3 minutes de lecture

 Nashoba n’avait pas reçu son nom par hasard. Lorsqu’il était contrarié ou que ses nerfs étaient tendus, il avait pour habitude d’aller marcher aux abords du village jusque tard dans la nuit. Sous la pleine lune, les villageois pouvaient ainsi apercevoir sa silhouette grise semblable à celle d’un loup errant dans les montagnes… Mais ce soir-là, le ciel était couvert et l’obscurité plus lourde qu’à l’accoutumée ; le chasseur connaissait assez bien les esprits pour savoir quand il devait rentrer, quand l’heure n’était plus celle des hommes.

 Il regagna donc l’abri de son tipi, là où les ténèbres étaient familières, quoique habitées cette fois par une présence aussi malicieuse que les démons du dehors. Nashoba, en tant que premier guerrier de la tribu, possédait la plus vaste habitation au village (après celle du chef) ; et pourtant, il parvenait encore à ressentir le moindre changement dans son sanctuaire… Il sut dès qu’il entra que Matilda se trouvait étendue sur les peaux de bête qui délimitaient sa couche. Il n’avait nul besoin de lumière pour la discerner par l’odeur de sa peau, la douceur de son souffle ou la chaleur de sa présence. Elle ne dit mot, mais il devinait qu’elle ne dormait pas. Du moins, pas du sommeil voulu par les dieux.

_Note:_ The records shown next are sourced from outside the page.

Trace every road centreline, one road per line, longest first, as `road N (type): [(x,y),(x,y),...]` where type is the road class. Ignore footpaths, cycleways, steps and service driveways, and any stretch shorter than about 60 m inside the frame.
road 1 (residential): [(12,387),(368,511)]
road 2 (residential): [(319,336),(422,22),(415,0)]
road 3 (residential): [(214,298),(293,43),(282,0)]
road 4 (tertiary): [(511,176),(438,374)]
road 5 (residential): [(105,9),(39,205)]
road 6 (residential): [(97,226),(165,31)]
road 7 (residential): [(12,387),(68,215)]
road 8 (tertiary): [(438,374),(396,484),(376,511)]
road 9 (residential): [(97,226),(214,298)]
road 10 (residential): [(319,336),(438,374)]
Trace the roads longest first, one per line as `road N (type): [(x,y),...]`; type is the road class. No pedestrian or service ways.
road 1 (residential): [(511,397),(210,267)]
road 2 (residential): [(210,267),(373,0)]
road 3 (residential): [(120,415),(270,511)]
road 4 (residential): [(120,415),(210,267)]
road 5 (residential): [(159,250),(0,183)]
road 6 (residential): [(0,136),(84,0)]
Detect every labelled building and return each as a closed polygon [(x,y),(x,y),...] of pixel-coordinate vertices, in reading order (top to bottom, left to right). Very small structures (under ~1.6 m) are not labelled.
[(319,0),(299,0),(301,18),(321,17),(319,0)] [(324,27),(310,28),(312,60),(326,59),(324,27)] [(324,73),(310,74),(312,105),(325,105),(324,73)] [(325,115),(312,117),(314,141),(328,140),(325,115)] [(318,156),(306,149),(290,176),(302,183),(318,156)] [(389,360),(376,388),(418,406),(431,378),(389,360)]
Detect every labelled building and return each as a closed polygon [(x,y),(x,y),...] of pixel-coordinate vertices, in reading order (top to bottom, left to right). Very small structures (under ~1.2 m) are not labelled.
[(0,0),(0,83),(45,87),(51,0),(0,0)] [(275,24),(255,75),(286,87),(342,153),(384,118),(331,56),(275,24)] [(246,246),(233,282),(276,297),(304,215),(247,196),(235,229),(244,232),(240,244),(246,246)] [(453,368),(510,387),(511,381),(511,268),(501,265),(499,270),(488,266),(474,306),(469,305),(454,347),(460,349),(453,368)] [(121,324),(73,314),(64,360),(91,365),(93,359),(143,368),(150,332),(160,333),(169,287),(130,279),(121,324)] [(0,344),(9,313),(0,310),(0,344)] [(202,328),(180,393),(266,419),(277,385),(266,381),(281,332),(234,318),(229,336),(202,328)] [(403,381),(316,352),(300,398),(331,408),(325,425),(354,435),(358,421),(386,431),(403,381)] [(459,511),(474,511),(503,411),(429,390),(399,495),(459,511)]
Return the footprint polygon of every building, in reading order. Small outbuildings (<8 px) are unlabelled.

 Le chasseur se dévêtit, laissa tomber sur le sol sa tunique de cuir décorée, son pantalon de jute… Il délia les bandeaux sur ses muscles et ses longs cheveux noirs et lisses, comme une crinière nocturne, puis s’étendit aux côtés de son épouse, sans prononcer la moindre parole. Tout ce qui devait être dit l’avait été dans la journée, et Nashoba n’avait guère d'enthousiasme pour les conciliabules bruyants qui amusaient tant Matilda. Il demeura ainsi étendu sur le dos, relevant quelques peaux sur son torse pour se protéger du froid, les yeux perdus dans le noir de ses pensées tandis que le corps nu de sa compagne auprès de lui diffusait une agréable tiédeur sous les duvets… Les instants de paix comme celui-ci demeuraient ceux qu’il célébrait vraiment, lorsque venait son tour de danser autour du feu.

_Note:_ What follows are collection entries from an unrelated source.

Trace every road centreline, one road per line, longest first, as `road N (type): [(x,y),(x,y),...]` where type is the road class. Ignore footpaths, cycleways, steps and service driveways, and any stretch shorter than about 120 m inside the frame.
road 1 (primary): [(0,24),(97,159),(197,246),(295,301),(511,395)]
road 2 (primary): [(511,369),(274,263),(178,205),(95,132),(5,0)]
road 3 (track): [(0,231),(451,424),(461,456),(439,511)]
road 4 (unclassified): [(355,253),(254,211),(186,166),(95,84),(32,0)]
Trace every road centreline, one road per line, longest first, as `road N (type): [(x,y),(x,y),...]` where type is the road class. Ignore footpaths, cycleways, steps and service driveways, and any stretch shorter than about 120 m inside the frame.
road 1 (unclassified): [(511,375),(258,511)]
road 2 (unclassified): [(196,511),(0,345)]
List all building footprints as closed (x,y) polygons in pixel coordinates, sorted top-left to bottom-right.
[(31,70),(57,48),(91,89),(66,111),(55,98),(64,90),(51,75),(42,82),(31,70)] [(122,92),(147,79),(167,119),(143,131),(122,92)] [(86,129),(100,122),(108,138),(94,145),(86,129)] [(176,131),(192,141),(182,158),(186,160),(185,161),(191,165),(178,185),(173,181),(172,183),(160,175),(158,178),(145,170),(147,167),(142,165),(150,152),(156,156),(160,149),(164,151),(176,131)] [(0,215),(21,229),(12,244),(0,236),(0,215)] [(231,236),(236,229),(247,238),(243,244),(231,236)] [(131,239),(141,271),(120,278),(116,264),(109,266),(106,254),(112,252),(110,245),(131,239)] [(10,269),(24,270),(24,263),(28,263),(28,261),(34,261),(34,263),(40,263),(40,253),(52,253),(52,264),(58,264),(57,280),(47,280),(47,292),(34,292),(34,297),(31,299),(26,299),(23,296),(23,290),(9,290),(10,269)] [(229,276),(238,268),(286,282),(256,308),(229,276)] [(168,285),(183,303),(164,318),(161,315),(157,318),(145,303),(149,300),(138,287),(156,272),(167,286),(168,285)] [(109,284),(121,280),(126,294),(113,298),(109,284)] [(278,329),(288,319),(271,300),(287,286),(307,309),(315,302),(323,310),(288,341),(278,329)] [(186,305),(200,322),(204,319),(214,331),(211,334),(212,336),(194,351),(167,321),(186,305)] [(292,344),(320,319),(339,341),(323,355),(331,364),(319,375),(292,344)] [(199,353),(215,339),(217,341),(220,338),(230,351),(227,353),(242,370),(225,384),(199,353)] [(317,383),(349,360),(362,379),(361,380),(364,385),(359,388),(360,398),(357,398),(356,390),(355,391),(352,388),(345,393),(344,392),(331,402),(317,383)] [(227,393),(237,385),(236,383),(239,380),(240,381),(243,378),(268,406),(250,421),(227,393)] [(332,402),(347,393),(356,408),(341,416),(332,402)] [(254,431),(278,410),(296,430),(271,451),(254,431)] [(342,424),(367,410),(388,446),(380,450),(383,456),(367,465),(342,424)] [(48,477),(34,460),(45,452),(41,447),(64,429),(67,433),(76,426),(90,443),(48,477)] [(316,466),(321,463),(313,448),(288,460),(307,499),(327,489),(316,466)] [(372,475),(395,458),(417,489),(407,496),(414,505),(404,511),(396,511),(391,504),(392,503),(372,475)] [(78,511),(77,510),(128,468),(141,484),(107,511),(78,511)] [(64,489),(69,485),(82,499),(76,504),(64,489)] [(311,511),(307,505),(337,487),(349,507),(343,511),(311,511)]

 Il aurait pu rester dans cette position jusqu’au matin, si son épouse n’avait pas alors effleuré sa cheville de la sienne. Un contact léger, simple. Du genre que Matilda ne savait plus prodiguer dès lors qu’elle se tenait debout sur ses deux jambes avec un public pour ses plaisanteries. Le chasseur roula vers elle en réponse, puis posa les doigts sur le dos qu’elle lui présentait, entre ses deux omoplates. Sa main rouge se fondait dans la nuit, mais la peau blanche autour formait une onde spectrale, à peine perceptible et pourtant bien réelle devant ses yeux. Il passa ainsi le bras par-dessus ses flancs, l’enveloppa de mèches noires et rêches, se lova contre sa silhouette frémissante, les jambes larges emmêlées aux siennes comme le chêne et le lierre, le torse saillant qui caressait le sommet de ses épaules, le visage impassible parmi les étincelles de ses cheveux roux, lèvres sur nuque, pouce le long de la clavicule et index à la courbure des hanches… Nashoba ne pouvait pas ignorer leur nudité, alors que son bassin épousait le creux des fesses de sa moitié, qu’il ressentait la chair rose et brûlante de son sexe contre le sien. Pourtant, il ne la prendrait pas. Il ne le faisait jamais lorsqu’elle était ainsi dans cet état de transe artificielle qu’elle s’infligeait, sous l’emprise de la mauvaise drogue des Blancs.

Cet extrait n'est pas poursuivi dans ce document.